Costa Alves - 02/12/2021 - 9:31

Estamos no ano dois mil e vinte e um, mas olhe que agora já há quem não queira que se diga dois mil e vinte e um. Já vão dizendo vinte vinte e um. É o que vou ouvindo a políticos, jornalistas e comentadores e, até, em canções. Se assim aventam, é muito mau sinal. São eles que comandam as maneiras e os maneirismos do nosso falar.
Já repararam que começam a proliferar “influencers” nos ecrãs das nossas casas? Influenciadores? Não, obrigado. Já temos lobistas e “opinion makers” que cheguem. Como se guiam pela língua inglesa, e não gostam ou não sabem o suficiente da portuguesa, pimba! Não escapam ao carimbo do pimba na folha do seu provinciano cosmopolitismo anglófono e anglófilo.
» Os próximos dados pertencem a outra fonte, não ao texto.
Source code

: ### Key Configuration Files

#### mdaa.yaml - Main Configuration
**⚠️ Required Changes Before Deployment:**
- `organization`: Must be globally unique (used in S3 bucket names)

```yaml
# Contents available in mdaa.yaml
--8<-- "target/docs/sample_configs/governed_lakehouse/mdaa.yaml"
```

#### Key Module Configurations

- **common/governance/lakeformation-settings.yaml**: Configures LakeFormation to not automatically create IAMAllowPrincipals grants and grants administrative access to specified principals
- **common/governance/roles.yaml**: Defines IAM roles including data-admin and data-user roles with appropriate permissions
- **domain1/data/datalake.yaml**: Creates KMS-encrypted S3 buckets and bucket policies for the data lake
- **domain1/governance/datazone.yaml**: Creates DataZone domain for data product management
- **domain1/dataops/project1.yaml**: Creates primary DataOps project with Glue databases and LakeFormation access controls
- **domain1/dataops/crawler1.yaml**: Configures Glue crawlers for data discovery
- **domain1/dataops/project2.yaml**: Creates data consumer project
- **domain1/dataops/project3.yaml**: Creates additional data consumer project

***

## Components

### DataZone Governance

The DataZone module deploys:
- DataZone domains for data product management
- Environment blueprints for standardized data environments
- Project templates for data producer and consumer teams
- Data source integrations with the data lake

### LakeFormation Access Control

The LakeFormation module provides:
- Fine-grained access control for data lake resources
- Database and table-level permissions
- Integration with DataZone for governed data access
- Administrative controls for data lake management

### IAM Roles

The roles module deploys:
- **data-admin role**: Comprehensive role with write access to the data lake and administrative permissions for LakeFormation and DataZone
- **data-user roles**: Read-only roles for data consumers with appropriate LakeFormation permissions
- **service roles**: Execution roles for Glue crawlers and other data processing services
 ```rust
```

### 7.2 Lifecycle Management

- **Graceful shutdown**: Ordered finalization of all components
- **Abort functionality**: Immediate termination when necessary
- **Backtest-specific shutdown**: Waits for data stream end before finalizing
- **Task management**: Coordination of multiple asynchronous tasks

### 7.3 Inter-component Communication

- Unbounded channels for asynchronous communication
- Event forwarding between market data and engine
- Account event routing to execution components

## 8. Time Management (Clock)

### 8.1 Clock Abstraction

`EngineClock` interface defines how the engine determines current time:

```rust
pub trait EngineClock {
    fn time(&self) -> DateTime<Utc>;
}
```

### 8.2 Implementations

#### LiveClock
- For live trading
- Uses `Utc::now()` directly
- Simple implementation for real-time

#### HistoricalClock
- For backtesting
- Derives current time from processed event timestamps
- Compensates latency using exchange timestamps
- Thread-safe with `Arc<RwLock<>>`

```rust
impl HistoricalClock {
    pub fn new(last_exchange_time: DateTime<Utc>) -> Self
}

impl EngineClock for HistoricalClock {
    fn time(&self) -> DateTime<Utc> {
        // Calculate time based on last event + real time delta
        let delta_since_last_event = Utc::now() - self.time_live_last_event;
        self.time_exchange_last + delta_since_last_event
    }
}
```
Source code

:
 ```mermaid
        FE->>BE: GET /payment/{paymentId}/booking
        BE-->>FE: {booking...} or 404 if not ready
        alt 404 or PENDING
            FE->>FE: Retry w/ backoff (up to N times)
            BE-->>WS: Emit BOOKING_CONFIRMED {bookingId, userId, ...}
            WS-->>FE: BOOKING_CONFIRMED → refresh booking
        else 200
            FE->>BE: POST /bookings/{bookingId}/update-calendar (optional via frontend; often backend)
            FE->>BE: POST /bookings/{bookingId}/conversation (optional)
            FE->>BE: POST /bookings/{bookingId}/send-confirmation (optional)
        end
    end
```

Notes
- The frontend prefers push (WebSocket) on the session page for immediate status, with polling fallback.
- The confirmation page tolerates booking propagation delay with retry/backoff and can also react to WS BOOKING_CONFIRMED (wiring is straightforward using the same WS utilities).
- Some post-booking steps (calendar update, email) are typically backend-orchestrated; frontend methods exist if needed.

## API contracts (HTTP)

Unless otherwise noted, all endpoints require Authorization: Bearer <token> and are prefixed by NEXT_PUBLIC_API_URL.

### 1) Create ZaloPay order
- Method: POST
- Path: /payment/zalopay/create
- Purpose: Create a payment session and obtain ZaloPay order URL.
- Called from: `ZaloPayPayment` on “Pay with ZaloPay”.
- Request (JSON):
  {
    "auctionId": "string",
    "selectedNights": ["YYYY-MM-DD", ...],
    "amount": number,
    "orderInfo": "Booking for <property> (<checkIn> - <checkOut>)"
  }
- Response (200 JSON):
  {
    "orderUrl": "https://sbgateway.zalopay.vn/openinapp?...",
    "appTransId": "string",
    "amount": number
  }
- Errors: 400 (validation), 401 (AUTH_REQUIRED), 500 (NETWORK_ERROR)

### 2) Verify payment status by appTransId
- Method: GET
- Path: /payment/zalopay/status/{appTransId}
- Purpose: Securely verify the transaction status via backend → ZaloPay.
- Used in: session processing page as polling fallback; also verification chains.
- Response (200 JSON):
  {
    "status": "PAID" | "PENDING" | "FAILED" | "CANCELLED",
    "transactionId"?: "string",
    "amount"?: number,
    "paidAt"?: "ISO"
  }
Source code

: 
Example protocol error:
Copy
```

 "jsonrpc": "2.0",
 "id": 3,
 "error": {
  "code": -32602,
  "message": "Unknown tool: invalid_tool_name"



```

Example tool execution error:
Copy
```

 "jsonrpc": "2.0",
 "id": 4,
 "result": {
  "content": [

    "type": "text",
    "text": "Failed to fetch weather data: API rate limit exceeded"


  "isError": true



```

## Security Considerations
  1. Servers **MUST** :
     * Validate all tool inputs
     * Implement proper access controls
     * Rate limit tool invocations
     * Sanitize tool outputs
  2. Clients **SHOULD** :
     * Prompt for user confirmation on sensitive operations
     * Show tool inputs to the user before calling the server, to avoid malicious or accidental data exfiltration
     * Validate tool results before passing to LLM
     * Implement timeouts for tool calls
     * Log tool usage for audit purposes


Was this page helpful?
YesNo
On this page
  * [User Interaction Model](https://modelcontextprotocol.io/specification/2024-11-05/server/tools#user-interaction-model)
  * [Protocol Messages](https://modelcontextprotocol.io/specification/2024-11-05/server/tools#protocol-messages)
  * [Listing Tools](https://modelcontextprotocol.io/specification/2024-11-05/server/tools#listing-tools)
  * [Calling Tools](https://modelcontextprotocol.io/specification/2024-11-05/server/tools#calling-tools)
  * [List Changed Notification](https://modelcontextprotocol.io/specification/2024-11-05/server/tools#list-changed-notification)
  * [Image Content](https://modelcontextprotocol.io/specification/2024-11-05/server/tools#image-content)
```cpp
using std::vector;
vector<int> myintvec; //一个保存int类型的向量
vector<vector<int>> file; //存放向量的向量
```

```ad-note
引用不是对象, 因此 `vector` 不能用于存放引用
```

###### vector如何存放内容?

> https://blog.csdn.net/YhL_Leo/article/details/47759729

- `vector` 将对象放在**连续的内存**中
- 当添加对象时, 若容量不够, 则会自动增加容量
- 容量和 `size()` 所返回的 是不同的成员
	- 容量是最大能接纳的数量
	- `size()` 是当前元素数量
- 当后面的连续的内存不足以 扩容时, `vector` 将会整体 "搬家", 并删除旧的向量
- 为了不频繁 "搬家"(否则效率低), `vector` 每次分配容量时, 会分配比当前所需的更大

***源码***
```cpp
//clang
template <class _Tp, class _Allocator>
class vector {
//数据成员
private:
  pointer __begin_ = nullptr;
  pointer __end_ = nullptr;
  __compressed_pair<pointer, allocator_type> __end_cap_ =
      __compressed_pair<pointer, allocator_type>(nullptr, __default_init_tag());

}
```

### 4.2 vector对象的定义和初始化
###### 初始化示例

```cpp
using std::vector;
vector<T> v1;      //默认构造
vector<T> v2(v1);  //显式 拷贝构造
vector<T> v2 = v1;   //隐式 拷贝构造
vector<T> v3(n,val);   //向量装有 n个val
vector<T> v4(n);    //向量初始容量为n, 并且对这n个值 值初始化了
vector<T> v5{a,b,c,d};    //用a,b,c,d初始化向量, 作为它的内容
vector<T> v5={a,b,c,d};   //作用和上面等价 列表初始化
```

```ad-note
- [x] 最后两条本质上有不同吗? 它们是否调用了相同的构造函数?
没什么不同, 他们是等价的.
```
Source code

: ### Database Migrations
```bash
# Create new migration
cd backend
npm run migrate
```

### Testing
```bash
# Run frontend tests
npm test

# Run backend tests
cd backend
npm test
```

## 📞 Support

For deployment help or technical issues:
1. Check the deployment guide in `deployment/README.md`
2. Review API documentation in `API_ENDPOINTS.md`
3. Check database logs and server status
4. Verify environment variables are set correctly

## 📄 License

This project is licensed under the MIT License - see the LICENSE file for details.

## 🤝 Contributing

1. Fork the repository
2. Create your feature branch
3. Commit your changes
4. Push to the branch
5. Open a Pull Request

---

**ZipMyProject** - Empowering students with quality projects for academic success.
Confesso que ouvia falar em vinte vinte e nos planos até vinte trinta e não entendia. Era ciência a mais para este meu antiquado triciclo. A minha cabeça não se esticava para atingir os sagrados conhecimentos de quem, tão elevadamente, assim se autocondecorava com estas formas de falar. Vinte vinte e um? Era um mistério.
Um dia fez-se-me luz. Um raiozinho. Burro de uma figa! Então não se está mesmo a ver que dizeres-te no ano de dois mil e vinte e um é uma tosca banalidade indigna do que mais avançado se discursa no mundo? Que provinciano te tornaste nesse tão exterior Interior em que vegetas! Então não se está mesmo a ver que no ano dois mil e trinta não atingirás o que tens andado a desesperançar sobre o aquecimento global? Só com falares cosmopolitas e não de arraia-miúda é que lá chegarás. Isto de ter nascido e crescido no lado oculto da Lua é o que dá. Tenho de assumir e corrigir a escuridão do que julgava saber e, afinal, não sei.
Vendo bem, esta maldita pandemia começou em vinte dezanove e não sabemos quando estaremos livres dela; muito menos em vinte vinte e dois. E as Torres Gémeas foram atacadas quando? Em vinte um. Facílimo de entender, n’é? E dou comigo a corrigir tudo o que a Musa Antiga canta. Ai, meu Camões, seu ignorante, vai pentear-te à inglesa e aparece! Já corrigiste a designação do ano em que publicaste “Os Lusíadas”? Não, não foi em mil quinhentos e setenta e dois. Apaga e escreve: ano de quinze setenta e dois. E tu, Fernando Pessoa, nem o ano em que nasceste consegues dizer em idioma de gente avançada… Tu que sabias tanto inglês. Vá, regista: vieste a este mundo em dezoito oitenta e oito e só dou graças. 
Na verdade, não se pode ser génio em tudo. Até o Einstein não sabia nada de computadores e nem sequer era capaz de “tuistar”. Nem pôde saber que os americanos tiveram que fugir do Vietname com as calças na mão no ano de dezanove setenta e cinco, depois de terem pintado montes e vales com fartura de napalme. E que outra fuga aconteceu no Afeganistão neste ainda pandémico ano de vinte vinte e um. O que a História perdeu com o azar de não termos nascido em língua inglesa…
Cá por mim, garanto que já revi os anos que assinalam os passos que dei e já avisei o mestre Galileu Galilei, a quem tanto devo, sobre o ano em que nasceu: quinze sessenta e quatro. Quinze sessenta e quatro? Nem usando o telescópio, meu velho pisano, serias capaz de descobrir a Lua Cheia deste idioma em que todos devíamos nascer. Já avisei o pobre do Giordano Bruno de que afinal foi queimado pela Inquisição em dezasseis zero.
Atenção! Dizem que em vinte vinte e quatro vêm aí grandes celebrações do que aconteceu, cinquenta anos antes, em vinte e cinco de abril de dezanove setenta e quatro. Ai ai, 25 de abril, como te vão disfarçando!